### Exercise directions
If a line in the listing below includes the string "eseguito", pull it out.
Material to process START
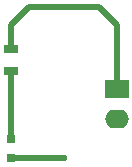
<source format=gtl>
G04*
G04 #@! TF.GenerationSoftware,Altium Limited,Altium Designer,20.0.13 (296)*
G04*
G04 Layer_Physical_Order=1*
G04 Layer_Color=255*
%FSLAX44Y44*%
%MOMM*%
G71*
G01*
G75*
%ADD13R,0.8000X0.8000*%
%ADD14R,1.3000X0.7000*%
%ADD19C,0.5000*%
%ADD20R,2.0000X1.6000*%
%ADD21O,2.0000X1.6000*%
%ADD22C,0.6000*%
D13*
X50000Y63250D02*
D03*
Y46750D02*
D03*
D14*
Y120500D02*
D03*
Y139500D02*
D03*
D19*
Y46750D02*
X95000D01*
X50000Y63250D02*
Y120500D01*
X140000Y105000D02*
Y160000D01*
X50000Y139500D02*
Y160000D01*
X65000Y175000D01*
X125000D01*
X140000Y160000D01*
D20*
Y105000D02*
D03*
D21*
Y80000D02*
D03*
D22*
X95000Y46750D02*
D03*
M02*

</source>
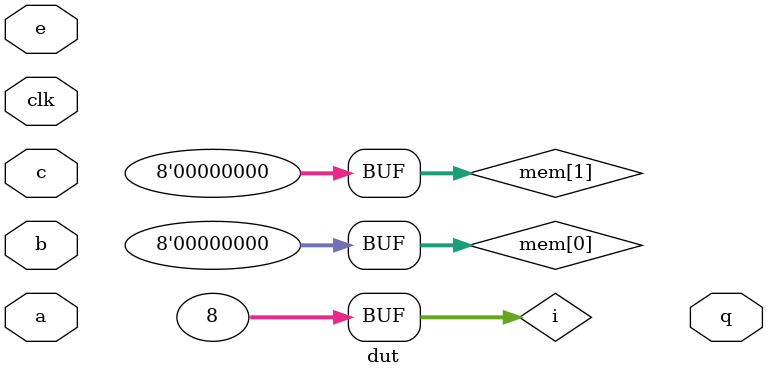
<source format=v>


// always@(a or b or sel)
//     begin
//     q=a;
//     if(sel==0) q=a; //阻塞赋值
//     else q=b;
//     q=b;
//     end
// endmodule


module dut(input a,b,c,e,clk, output reg [7:0] q );
// //wire a,b,c;
// // reg r;
// // reg clk;
// // reg q[3:0];
reg [7:0] mem[6:0];

// reg h= 0;

// reg f = 1;
// reg [3:0] g = 111;

// always@(*)begin
//   q   = e;
//   case(e)
//   1:begin end
//   0:begin q = {3{e}};end
//   endcase

// end

// reg rr = 0;
// reg rr2 = 1;

// initial
// begin
//   #5 rr = 1;
// end

// always@(*)begin
//   q = clk;
// end

// always@(*)begin
//   rr2 = 11; //warning! no sensitive list,never triger.
// end

// initial
// begin
// q[0]=32'd0;
// q[1]=32'd1;
// q[2]=32'd2;
// q[3]=32'd3;
// q[4]=32'd4;
// q[5]=32'd5;
// q[6]=32'd6;
// q[7]=32'd7;
// end

// initial
// begin
// q=1;

// end

// always@(*)begin
//    mem[2][3:3] = b;
//   // mem[2][3:3] = b;
//   mem[3][3:1] = a;
//   // mem[2][4:3] = b;
//   // mem[2][3:1] = b;
//   // mem[2][7:6] = b;
//   // mem[5][5:1] = b;
//   // mem[5][6] = b;

//   q = b;
//   // q[2] = b;
//   //   q[4] = b;

//   // rr2 = 0;
// end
// always@(*)begin
//    mem[2][3:3] = b;
//   // mem[2][3:3] = b;
//   mem[3][3:1] = a;
//   // mem[2][4:3] = b;
//   // mem[2][3:1] = b;
//   // mem[2][7:6] = b;
//   // mem[5][5:1] = b;
//   // mem[5][6] = b;

//   q = b;
//   // q[2] = b;
//   //   q[4] = b;

//   // rr2 = 0;
// end

// always@(*)begin
//    mem[2][3:3] = b;
//   mem[2][3:3] = b;
//   mem[3][3:1] = a;
//   mem[2][4:3] = b;
//   mem[2][3:1] = b;
//   mem[2][7:6] = b;
//   mem[5][5:1] = b;
//   mem[5][6] = b;

//   q = b;
//   // q[2] = b;
//   //   q[4] = b;

//   // rr2 = 0;
// end

// wire  [3:0] d;

// assign d={a,b,c,e};

// integer i;

// always@( clk) begin
//   for(i = 1; i<4;i++)begin
//     q[i] <= d[i];
//   end
// end


    reg [0:7] aa [0:15];
    integer i,j;

    //    integer i;
    
    initial begin
        for(i = 0; i <(2**3); i=i+1) begin
	        mem[0][i] = 0;
        end
    end
    
    initial begin
        for(i = 0; i <(2**3); i=i+1) begin
	        mem[1][i] = 0;
        end
    end

        always@(a) begin
        for(i = 0; i <(2**3); i=i+1) begin
	        mem[0][i] = 0;
        end
    end
    // always@(c)begin
    //   aa[2][0:3] = c;
    //   aa[2][5:7] = c;
    // end
    // always@(c)begin
    //   aa[2][3:6] = c;
    // end
    // always @(posedge clk) begin
    //     for (i=2; i<4; i++)         //15
    //         for (j=0; j <i+3; j= j+1)            //7
    //             mem[i][j] = a;
    //     // dd = cc & bb;
    // // end      
    // always @(posedge clk) begin
    //     for (i=2; i<4; i++)         //15
    //         for (j=0; j <3; j= j+1)            //7
    //             mem[i][j] = a;
    //     // dd = cc & bb;
    // end      
    //     always @(posedge clk) begin
    //     for (i=2; i<4; i++)         //15
    //         for (j=0; j <3; j= j+1)            //7
    //             mem[i][j] = a;
    //     // dd = cc & bb;
    // end      
    // always @(posedge clk) begin
    //     for (i=2; i<4; i++)         //15
    //         for (j=0; j <i+3; j= j+1)            //7
    //             mem[i][j] = a;
    //     // dd = cc & bb;
    // end      
    // always @(posedge clk) begin
    //     for (i=2; i<4; i++)         //15
    //             mem[0][i] = a;
    // end      

    // always @(posedge clk) begin
    //     for (i=2; i<4; i++)         //15
    //             mem[0][i] = a;
    // end      


    // always @(posedge clk) begin
    //             mem[0][7] = a;
    // end      



    // always @(posedge clk) begin
    //     for (i=5; i>3; i=i-1)         //15
    //         for (j=i; j >1; j=j-1)            //7
    //             mem[i][j] = a;
    //     // dd = cc & bb;
    // end  
  //   always@(*)begin
  //     aa[1][0:2] = b;
  //   end

  //  always@(*)begin
  //     aa[1] = c;
  //   end

  // // always@(*)begin
  // //     aa[i] = e;
  // //   end

  //     always@(*)begin
  //     aa[1][1] = e;
  //   end




//     integer i;

// always@( clk) begin
//   for(i = 1; i<4;i++)begin
//     q[i] <= d[i];
//   end
// end


  //  always@(*)begin
  //     aa = e;
  //   end
// always@(*) begin
//   if(b) begin
//     if(a)
//       q=a;
//   end
//   else
//    q= c;

// end

// always@(*) begin
//   case(a)
//     1'b0:
//       q[0]=a;
//     1'b1:
//       q[0]= c;
//   endcase
// end

// always@(*)begin
//   {q[0],q}=a;
// end

// always@(*)begin
//   {q[1],q}=a;
// end

// // always@(a) begin
// //     //q = a;
// //     if(b) begin
// //       q = b;
// //     end
// //     else if(a) begin
// //       q = c;
// //     end
// //     else 
// //       q=a;
// // end



// always@(*) 
//   q[1] = b;


// always@( *) begin
//   q[0] = b;
//   q[3] = a;

// end

// always@(*) begin
//   q[0] = a;
//   mem[1][3:1]  =  a;
// end

// always@(*) begin
//   q = a;
// end



// // always@(b) begin
// //   r=a;
// // end


// // always@(b) begin
// //   q = b;
// //   r=b;
// // end


endmodule



// module dut(input a,b,c,e, output q);
// wire a,b,c;
// reg r;
// reg clk;
// reg q;
// reg d;
// reg q_v[3:0];
// integer i;
// always@(a,b,c)
//     d = a&(b|c);
// always@(a)
//     q = e;
// always@(posedge clk)
//     q = d;
// always@(posedge clk) begin
//     for(i=0;i<4;i++) begin
//         q_v[i] <= a|b ;
//     end
// end

// always@(c) begin
//   q_v[3:0] = {4{d}};
// end


// endmodule
</source>
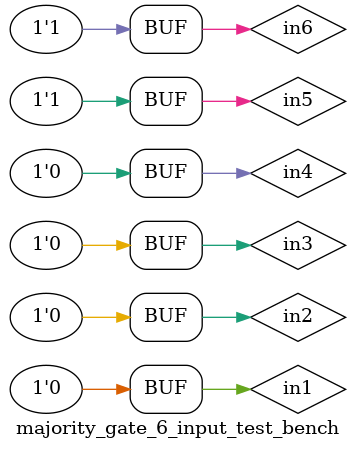
<source format=v>
module majority_gate_6_input_test_bench;
	reg in1, in2, in3, in4, in5, in6;
	wire out;

	majority_gate_6_input DUT(out, in1, in2, in3, in4, in5, in6);

	initial begin
		$dumpfile("majority_gate_6_input.vcd");
		$dumpvars(0, majority_gate_6_input_test_bench);
		$monitor("in1 = %b, in2 = %b, in3 = %b, in4 = %b, in5 = %b, in6 = %b, out = %b", in1, in2, in3, in4, in5, in6, out);

		in1 = 1'b0; in2 = 1'b0; in3 = 1'b0; in4 = 1'b0; in5 = 1'b0; in6 = 1'b0;
		#10 in1 = 1'b1;
		#10 in2 = 1'b1;
		#10 in3 = 1'b1;
		#10 in5 = 1'b1;
		#10 in6 = 1'b1;
		#10 in4 = 1'b0;
		#10 in3 = 1'b0; 
		#10 in2 = 1'b0; 
		#10 in1 = 1'b0;
	end
endmodule

</source>
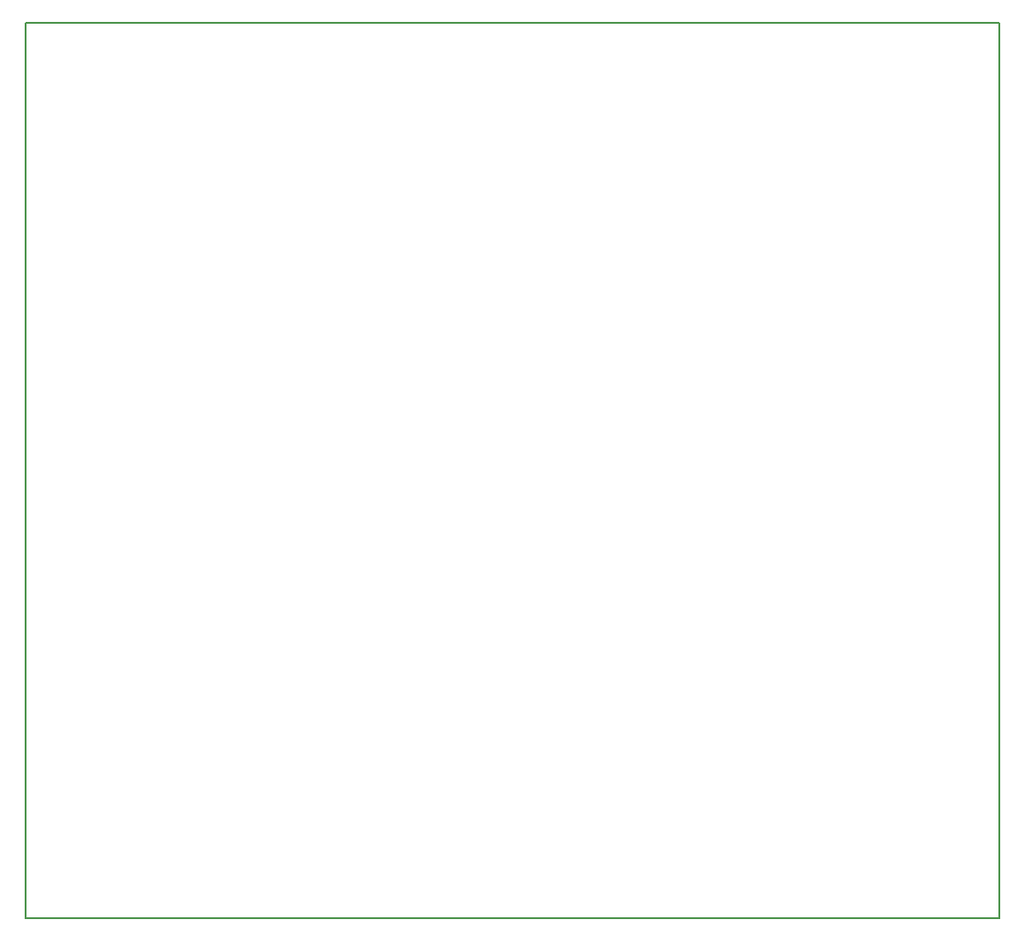
<source format=gbr>
G04 #@! TF.FileFunction,Profile,NP*
%FSLAX46Y46*%
G04 Gerber Fmt 4.6, Leading zero omitted, Abs format (unit mm)*
G04 Created by KiCad (PCBNEW 4.0.5+dfsg1-4~bpo8+1) date Sun Apr 30 20:15:14 2017*
%MOMM*%
%LPD*%
G01*
G04 APERTURE LIST*
%ADD10C,0.100000*%
%ADD11C,0.150000*%
G04 APERTURE END LIST*
D10*
D11*
X134493000Y-154940000D02*
X136652000Y-154940000D01*
X134493000Y-72009000D02*
X134493000Y-154940000D01*
X224663000Y-72009000D02*
X134493000Y-72009000D01*
X224663000Y-74930000D02*
X224663000Y-72009000D01*
X224663000Y-154940000D02*
X224663000Y-74930000D01*
X136652000Y-154940000D02*
X224663000Y-154940000D01*
M02*

</source>
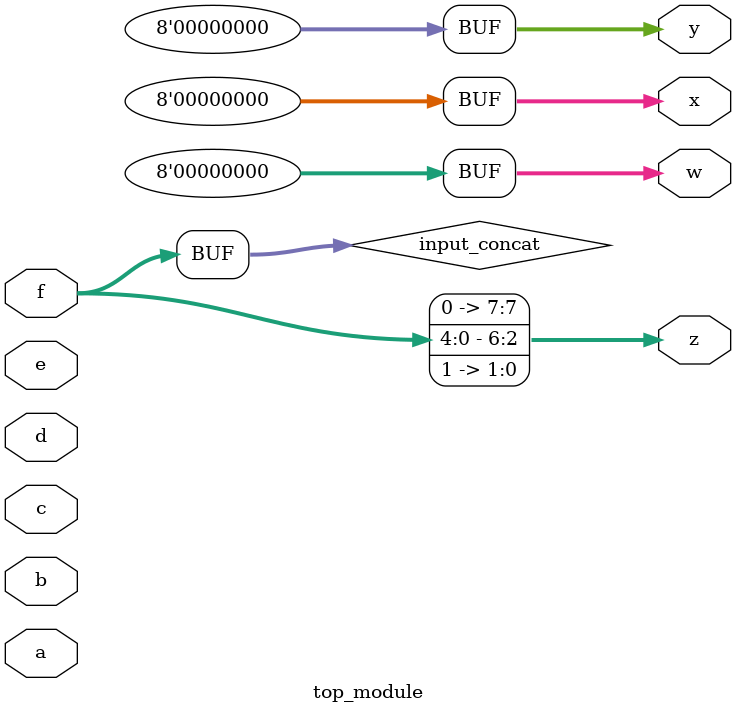
<source format=sv>
module top_module (
	input [4:0] a,
	input [4:0] b,
	input [4:0] c,
	input [4:0] d,
	input [4:0] e,
	input [4:0] f,
	output [7:0] w,
	output [7:0] x,
	output [7:0] y,
	output [7:0] z
);
// Concatenation of input ports with the fixed value 2'b11
wire [4:0] input_concat = {a, b, c, d, e, f};
assign {w, x, y, z} = {input_concat, 2'b11};
endmodule

</source>
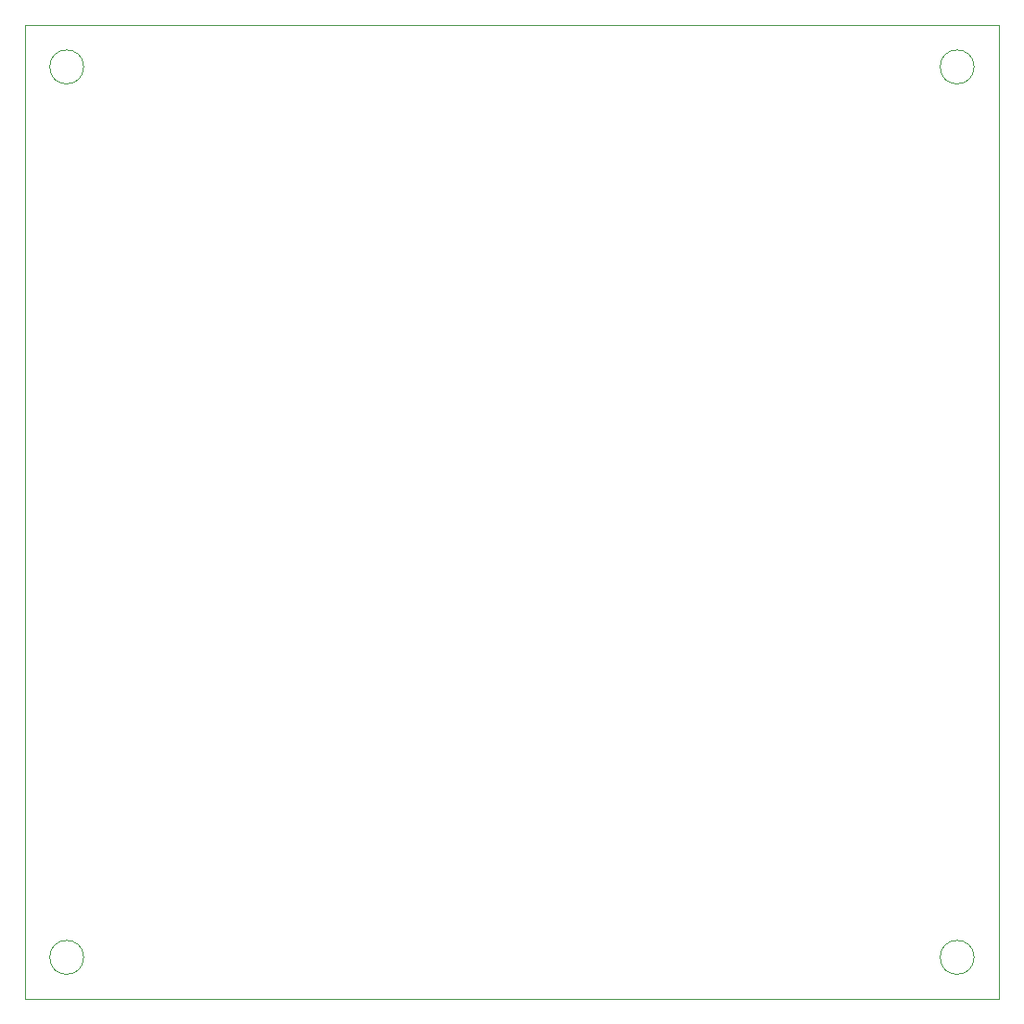
<source format=gm1>
G04 #@! TF.GenerationSoftware,KiCad,Pcbnew,7.0.1*
G04 #@! TF.CreationDate,2023-05-08T23:10:09+02:00*
G04 #@! TF.ProjectId,rockobot,726f636b-6f62-46f7-942e-6b696361645f,V1*
G04 #@! TF.SameCoordinates,Original*
G04 #@! TF.FileFunction,Profile,NP*
%FSLAX46Y46*%
G04 Gerber Fmt 4.6, Leading zero omitted, Abs format (unit mm)*
G04 Created by KiCad (PCBNEW 7.0.1) date 2023-05-08 23:10:09*
%MOMM*%
%LPD*%
G01*
G04 APERTURE LIST*
G04 #@! TA.AperFunction,Profile*
%ADD10C,0.100000*%
G04 #@! TD*
G04 APERTURE END LIST*
D10*
X104420000Y-146050000D02*
G75*
G03*
X104420000Y-146050000I-1550000J0D01*
G01*
X99060000Y-60960000D02*
X187960000Y-60960000D01*
X187960000Y-149860000D01*
X99060000Y-149860000D01*
X99060000Y-60960000D01*
X185700000Y-64770000D02*
G75*
G03*
X185700000Y-64770000I-1550000J0D01*
G01*
X185700000Y-146050000D02*
G75*
G03*
X185700000Y-146050000I-1550000J0D01*
G01*
X104420000Y-64770000D02*
G75*
G03*
X104420000Y-64770000I-1550000J0D01*
G01*
M02*

</source>
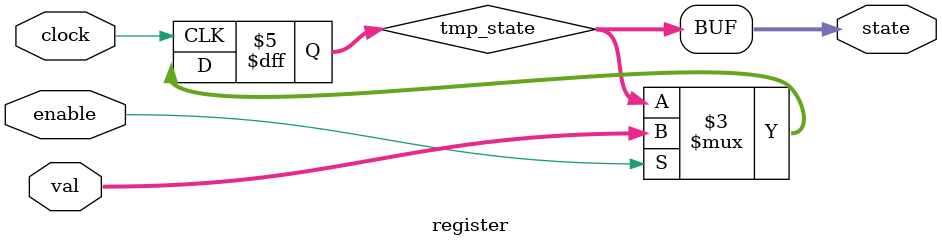
<source format=sv>
module abba (output z, input [1:2]x, input clock);

  wire [1:2]out_reg;
  wire [1:2]in_reg;

  register r(out_reg, clock, 1'b1, in_reg);
  sigma sm(in_reg, out_reg, x);
  omega om(z, out_reg, x);

endmodule // abba

module omega (output z, input [1:2]s, input [1:2]x);

  assign
    #1 z = s[1] & ~s[2] & ~x[1] & ~x[2];

endmodule // omega

module sigma (output [1:2]ns, input [1:2]s, input [1:2]x);

  assign
    #1 ns[1] = s[2] & ~x[1] & x[2];
  assign
    #2 ns[2] = ~s[1] &  s[2] & ~x[1]
          | ~s[1] & ~x[2]
          |  s[2] & ~x[2];

endmodule // sigma

module register (output reg [1:N]state, input clock, input enable, input [1:N]val);

  parameter N = 2;
  reg [1:N]tmp_state;

  // Viene eseguito quando il modulo viene istanziato
  initial begin
    tmp_state = 0;
  end

  // Viene eseguito ad ogni posedge del clock
  always @ (posedge clock) begin
    if (enable)
      tmp_state <= val; // '<=': Assegnamento asincrono (Piu' assegnamenti asincroni consecutivi vengono eseguiti contemporaneamente)
  end

  assign
    #1 state = tmp_state; // FIXME: reg state; cannot be driven by primitives or continuous assignment.



endmodule // register

</source>
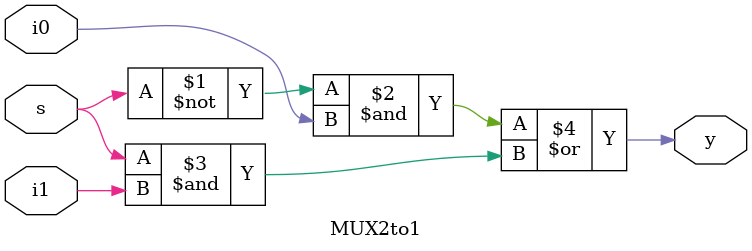
<source format=sv>
module MUX2to1(
  input i0 , i1 , s,
  output y
);
  assign y = (~s & i0) | (s & i1);
endmodule

</source>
Material to process END
### Written reply
  // Viene eseguito quando il modulo viene istanziato
  // Viene eseguito ad ogni posedge del clock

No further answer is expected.